__PROBLEM DETAILS__.
Leave the pictures aside and copy all the data exactly.

__DATASET__.
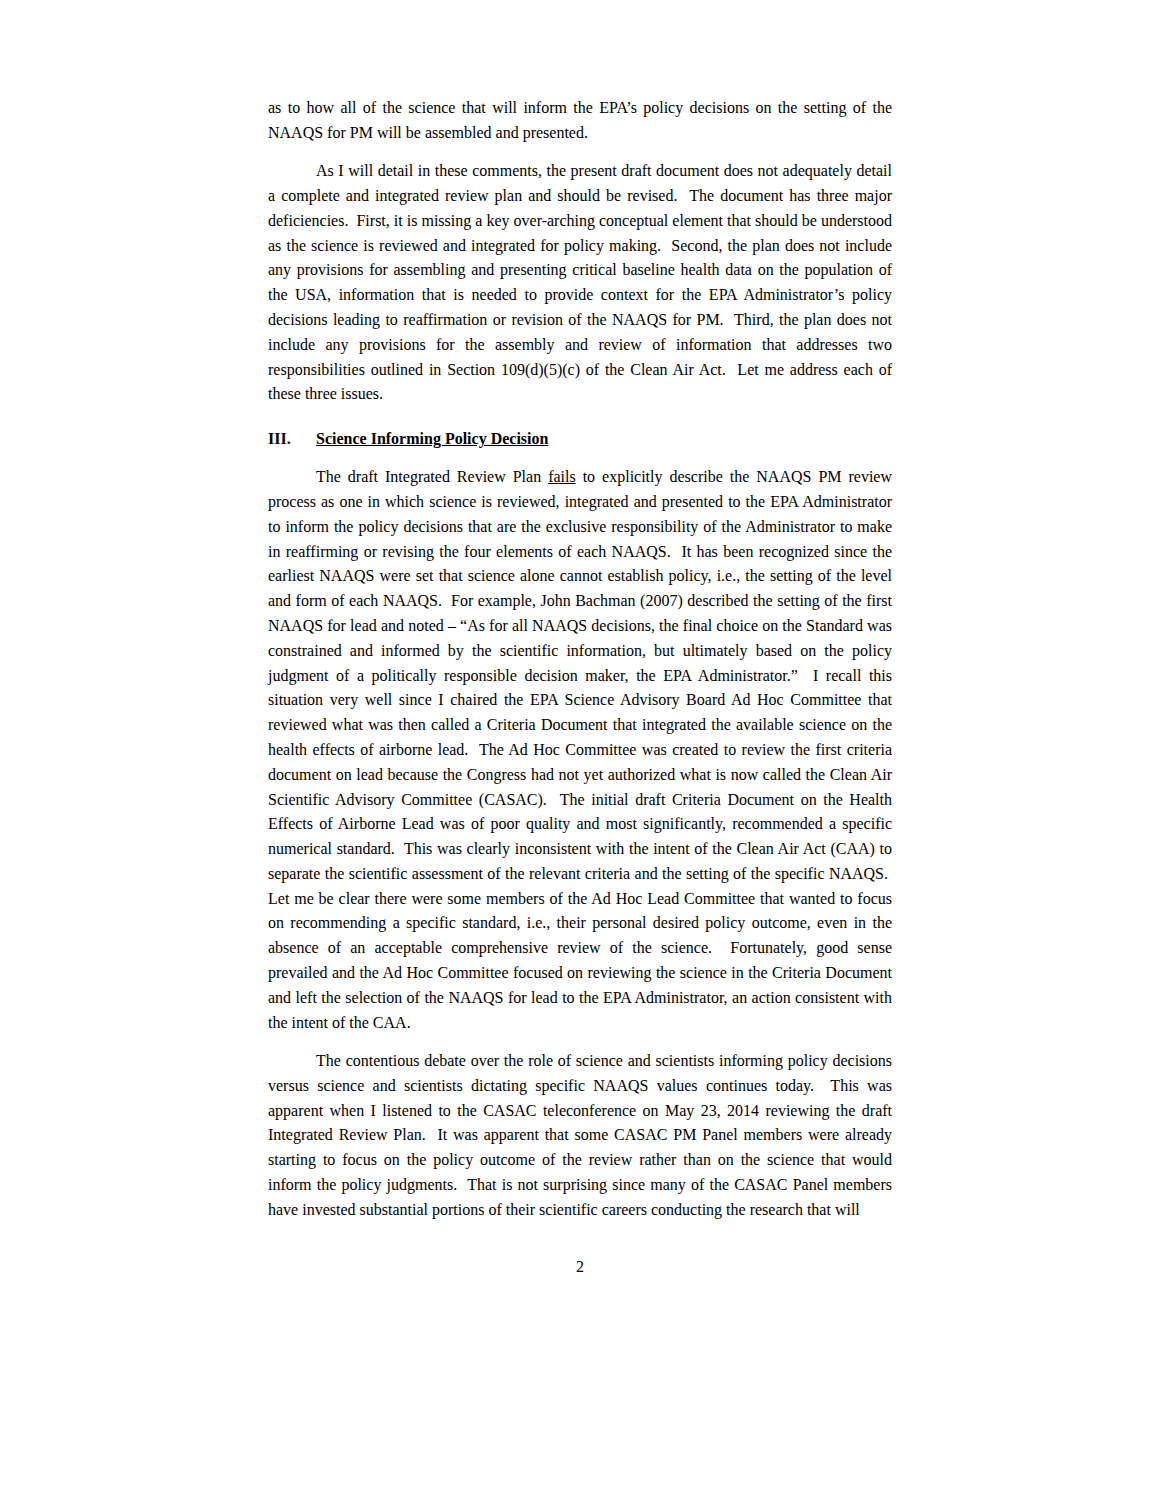as to how all of the science that will inform the EPA’s policy decisions on the setting of the NAAQS for PM will be assembled and presented.
As I will detail in these comments, the present draft document does not adequately detail a complete and integrated review plan and should be revised. The document has three major deficiencies. First, it is missing a key over-arching conceptual element that should be understood as the science is reviewed and integrated for policy making. Second, the plan does not include any provisions for assembling and presenting critical baseline health data on the population of the USA, information that is needed to provide context for the EPA Administrator’s policy decisions leading to reaffirmation or revision of the NAAQS for PM. Third, the plan does not include any provisions for the assembly and review of information that addresses two responsibilities outlined in Section 109(d)(5)(c) of the Clean Air Act. Let me address each of these three issues.
III. Science Informing Policy Decision
The draft Integrated Review Plan fails to explicitly describe the NAAQS PM review process as one in which science is reviewed, integrated and presented to the EPA Administrator to inform the policy decisions that are the exclusive responsibility of the Administrator to make in reaffirming or revising the four elements of each NAAQS. It has been recognized since the earliest NAAQS were set that science alone cannot establish policy, i.e., the setting of the level and form of each NAAQS. For example, John Bachman (2007) described the setting of the first NAAQS for lead and noted – “As for all NAAQS decisions, the final choice on the Standard was constrained and informed by the scientific information, but ultimately based on the policy judgment of a politically responsible decision maker, the EPA Administrator.” I recall this situation very well since I chaired the EPA Science Advisory Board Ad Hoc Committee that reviewed what was then called a Criteria Document that integrated the available science on the health effects of airborne lead. The Ad Hoc Committee was created to review the first criteria document on lead because the Congress had not yet authorized what is now called the Clean Air Scientific Advisory Committee (CASAC). The initial draft Criteria Document on the Health Effects of Airborne Lead was of poor quality and most significantly, recommended a specific numerical standard. This was clearly inconsistent with the intent of the Clean Air Act (CAA) to separate the scientific assessment of the relevant criteria and the setting of the specific NAAQS. Let me be clear there were some members of the Ad Hoc Lead Committee that wanted to focus on recommending a specific standard, i.e., their personal desired policy outcome, even in the absence of an acceptable comprehensive review of the science. Fortunately, good sense prevailed and the Ad Hoc Committee focused on reviewing the science in the Criteria Document and left the selection of the NAAQS for lead to the EPA Administrator, an action consistent with the intent of the CAA.
The contentious debate over the role of science and scientists informing policy decisions versus science and scientists dictating specific NAAQS values continues today. This was apparent when I listened to the CASAC teleconference on May 23, 2014 reviewing the draft Integrated Review Plan. It was apparent that some CASAC PM Panel members were already starting to focus on the policy outcome of the review rather than on the science that would inform the policy judgments. That is not surprising since many of the CASAC Panel members have invested substantial portions of their scientific careers conducting the research that will
2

__RESULT FOR THIS EXERCISE__.
as to how all of the science that will inform the EPA’s policy decisions on the setting of the NAAQS for PM will be assembled and presented.
As I will detail in these comments, the present draft document does not adequately detail a complete and integrated review plan and should be revised. The document has three major deficiencies. First, it is missing a key over-arching conceptual element that should be understood as the science is reviewed and integrated for policy making. Second, the plan does not include any provisions for assembling and presenting critical baseline health data on the population of the USA, information that is needed to provide context for the EPA Administrator’s policy decisions leading to reaffirmation or revision of the NAAQS for PM. Third, the plan does not include any provisions for the assembly and review of information that addresses two responsibilities outlined in Section 109(d)(5)(c) of the Clean Air Act. Let me address each of these three issues.
III. Science Informing Policy Decision
The draft Integrated Review Plan fails to explicitly describe the NAAQS PM review process as one in which science is reviewed, integrated and presented to the EPA Administrator to inform the policy decisions that are the exclusive responsibility of the Administrator to make in reaffirming or revising the four elements of each NAAQS. It has been recognized since the earliest NAAQS were set that science alone cannot establish policy, i.e., the setting of the level and form of each NAAQS. For example, John Bachman (2007) described the setting of the first NAAQS for lead and noted – “As for all NAAQS decisions, the final choice on the Standard was constrained and informed by the scientific information, but ultimately based on the policy judgment of a politically responsible decision maker, the EPA Administrator.” I recall this situation very well since I chaired the EPA Science Advisory Board Ad Hoc Committee that reviewed what was then called a Criteria Document that integrated the available science on the health effects of airborne lead. The Ad Hoc Committee was created to review the first criteria document on lead because the Congress had not yet authorized what is now called the Clean Air Scientific Advisory Committee (CASAC). The initial draft Criteria Document on the Health Effects of Airborne Lead was of poor quality and most significantly, recommended a specific numerical standard. This was clearly inconsistent with the intent of the Clean Air Act (CAA) to separate the scientific assessment of the relevant criteria and the setting of the specific NAAQS. Let me be clear there were some members of the Ad Hoc Lead Committee that wanted to focus on recommending a specific standard, i.e., their personal desired policy outcome, even in the absence of an acceptable comprehensive review of the science. Fortunately, good sense prevailed and the Ad Hoc Committee focused on reviewing the science in the Criteria Document and left the selection of the NAAQS for lead to the EPA Administrator, an action consistent with the intent of the CAA.
The contentious debate over the role of science and scientists informing policy decisions versus science and scientists dictating specific NAAQS values continues today. This was apparent when I listened to the CASAC teleconference on May 23, 2014 reviewing the draft Integrated Review Plan. It was apparent that some CASAC PM Panel members were already starting to focus on the policy outcome of the review rather than on the science that would inform the policy judgments. That is not surprising since many of the CASAC Panel members have invested substantial portions of their scientific careers conducting the research that will
2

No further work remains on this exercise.